Leave out the pictures, and write out exactly the lines from the beginning of the material to the line holding "left elbow: (496, 348)", that line included, and nothing else.
═══ Data shown ═══
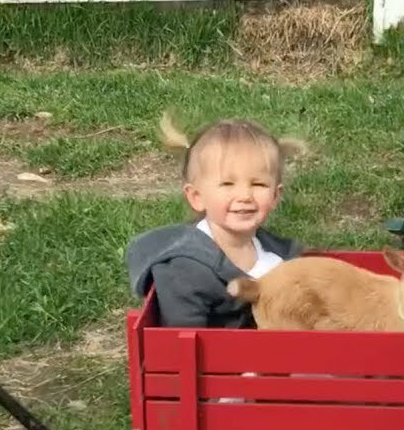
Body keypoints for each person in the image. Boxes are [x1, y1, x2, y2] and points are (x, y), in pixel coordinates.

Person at [126, 111, 307, 328]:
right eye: (227, 184)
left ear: (276, 196)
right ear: (197, 197)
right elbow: (181, 342)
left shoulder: (276, 256)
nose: (245, 196)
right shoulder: (185, 270)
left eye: (258, 184)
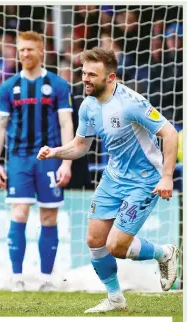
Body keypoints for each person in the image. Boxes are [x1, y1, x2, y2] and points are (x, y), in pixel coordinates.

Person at [37, 47, 179, 313]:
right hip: (113, 177)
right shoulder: (89, 105)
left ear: (110, 77)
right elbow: (81, 145)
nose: (86, 79)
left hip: (145, 179)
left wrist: (167, 177)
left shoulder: (130, 102)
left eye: (92, 74)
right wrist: (56, 151)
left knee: (116, 246)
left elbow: (170, 134)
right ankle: (116, 299)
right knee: (94, 240)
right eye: (83, 72)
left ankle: (165, 253)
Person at [0, 31, 73, 291]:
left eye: (30, 49)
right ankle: (16, 277)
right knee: (19, 212)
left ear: (41, 52)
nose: (24, 53)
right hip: (18, 158)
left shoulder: (58, 85)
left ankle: (46, 278)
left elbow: (65, 122)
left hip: (49, 158)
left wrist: (66, 160)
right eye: (21, 49)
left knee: (49, 216)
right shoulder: (7, 87)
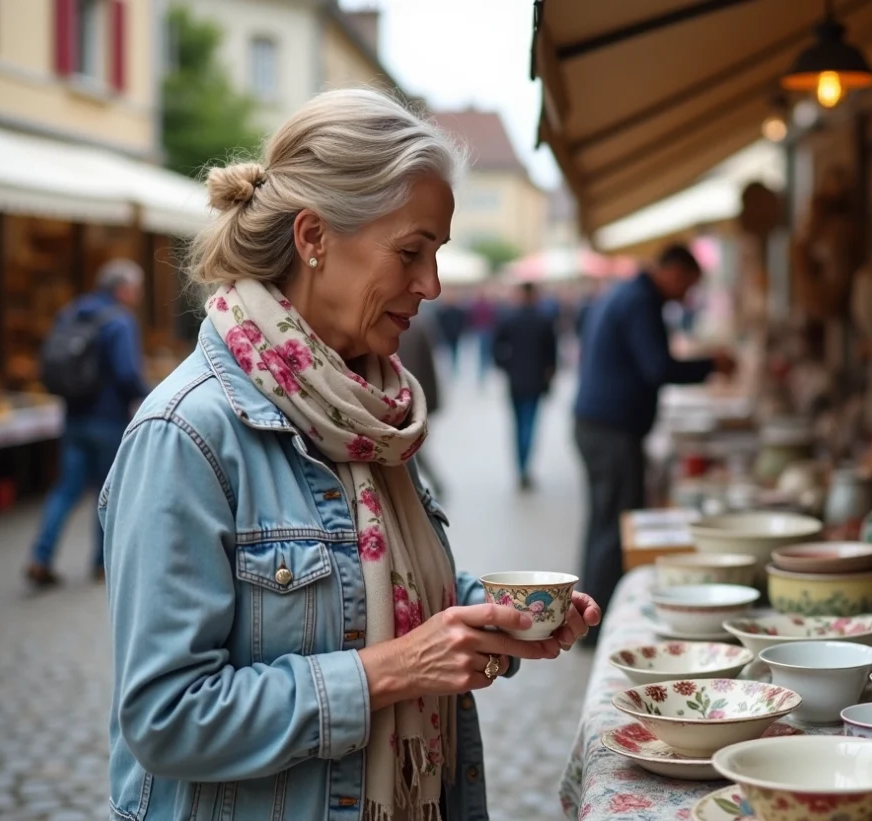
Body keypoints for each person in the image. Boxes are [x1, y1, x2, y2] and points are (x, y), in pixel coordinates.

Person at [100, 89, 600, 821]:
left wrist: (485, 613)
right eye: (411, 252)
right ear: (314, 237)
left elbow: (366, 590)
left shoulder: (363, 408)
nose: (431, 284)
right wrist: (385, 675)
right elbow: (166, 717)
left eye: (437, 255)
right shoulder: (187, 433)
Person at [573, 244, 735, 639]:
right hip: (611, 431)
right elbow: (658, 367)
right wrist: (712, 365)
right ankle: (595, 625)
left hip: (601, 425)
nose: (686, 296)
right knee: (614, 526)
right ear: (674, 272)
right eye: (688, 285)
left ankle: (587, 617)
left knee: (605, 522)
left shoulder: (633, 294)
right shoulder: (641, 300)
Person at [25, 258, 148, 587]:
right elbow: (126, 373)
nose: (137, 295)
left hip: (74, 415)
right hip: (107, 420)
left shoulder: (72, 311)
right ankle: (100, 563)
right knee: (108, 492)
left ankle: (41, 556)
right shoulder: (120, 321)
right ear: (122, 289)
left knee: (66, 488)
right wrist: (150, 396)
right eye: (135, 289)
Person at [492, 282, 558, 490]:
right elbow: (552, 356)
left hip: (516, 380)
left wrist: (506, 366)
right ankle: (525, 467)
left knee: (518, 425)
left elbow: (496, 348)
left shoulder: (510, 319)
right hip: (536, 381)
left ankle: (520, 467)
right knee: (529, 425)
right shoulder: (544, 321)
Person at [396, 301, 446, 498]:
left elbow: (428, 368)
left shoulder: (418, 326)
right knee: (412, 447)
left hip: (405, 398)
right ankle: (431, 483)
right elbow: (430, 369)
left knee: (412, 449)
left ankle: (426, 485)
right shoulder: (421, 325)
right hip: (412, 398)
═══
** Result below **
Body keypoints for each person in the image. Boxes are [x1, y1, x2, y2] and points are (x, y), in pixel coordinates.

Person at [126, 111, 307, 328]:
right eye: (227, 184)
left ear: (276, 196)
right ear: (197, 197)
right elbow: (181, 342)
left shoulder: (276, 256)
nose: (245, 196)
right shoulder: (185, 270)
left eye: (258, 184)
Body keypoints for each person in the image. Boxes are [x1, y1, x2, y2] and points are (x, y), in pixel coordinates.

Person at [37, 47, 179, 313]:
right hip: (113, 177)
right shoulder: (89, 105)
left ear: (110, 77)
right elbow: (81, 145)
nose: (86, 79)
left hip: (145, 179)
left wrist: (167, 177)
left shoulder: (130, 102)
left eye: (92, 74)
right wrist: (56, 151)
left knee: (116, 246)
left elbow: (170, 134)
right ankle: (116, 299)
right knee: (94, 240)
right eye: (83, 72)
left ankle: (165, 253)
Person at [0, 31, 73, 291]:
left eye: (30, 49)
right ankle: (16, 277)
right knee: (19, 212)
left ear: (41, 52)
nose: (24, 53)
right hip: (18, 158)
left shoulder: (58, 85)
left ankle: (46, 278)
left elbow: (65, 122)
left hip: (49, 158)
left wrist: (66, 160)
right eye: (21, 49)
left knee: (49, 216)
right shoulder: (7, 87)
Body keypoints for each person in the image. Boxes are [x1, y1, x2, y2] and points are (x, y), in pixel coordinates.

Person at [100, 89, 600, 821]:
left wrist: (485, 613)
right eye: (411, 252)
right ear: (314, 237)
left elbow: (366, 590)
left shoulder: (363, 408)
nose: (431, 284)
right wrist: (385, 675)
right elbow: (166, 717)
left eye: (437, 255)
right shoulder: (187, 433)
Person at [573, 244, 735, 639]:
right hip: (611, 431)
right elbow: (658, 367)
right wrist: (712, 365)
right ankle: (595, 625)
left hip: (601, 425)
nose: (686, 296)
right knee: (614, 526)
right ear: (674, 272)
right eye: (688, 285)
left ankle: (587, 617)
left knee: (605, 522)
left shoulder: (633, 294)
right shoulder: (641, 300)
Person at [25, 258, 148, 587]:
right elbow: (126, 373)
nose: (137, 295)
left hip: (74, 415)
right hip: (107, 420)
left shoulder: (72, 311)
right ankle: (100, 563)
right knee: (108, 492)
left ankle: (41, 556)
right shoulder: (120, 321)
right ear: (122, 289)
left knee: (66, 488)
right wrist: (150, 396)
right eye: (135, 289)
Person at [492, 282, 558, 490]:
right elbow: (552, 356)
left hip: (516, 380)
left wrist: (506, 366)
right ankle: (525, 467)
left knee: (518, 425)
left elbow: (496, 348)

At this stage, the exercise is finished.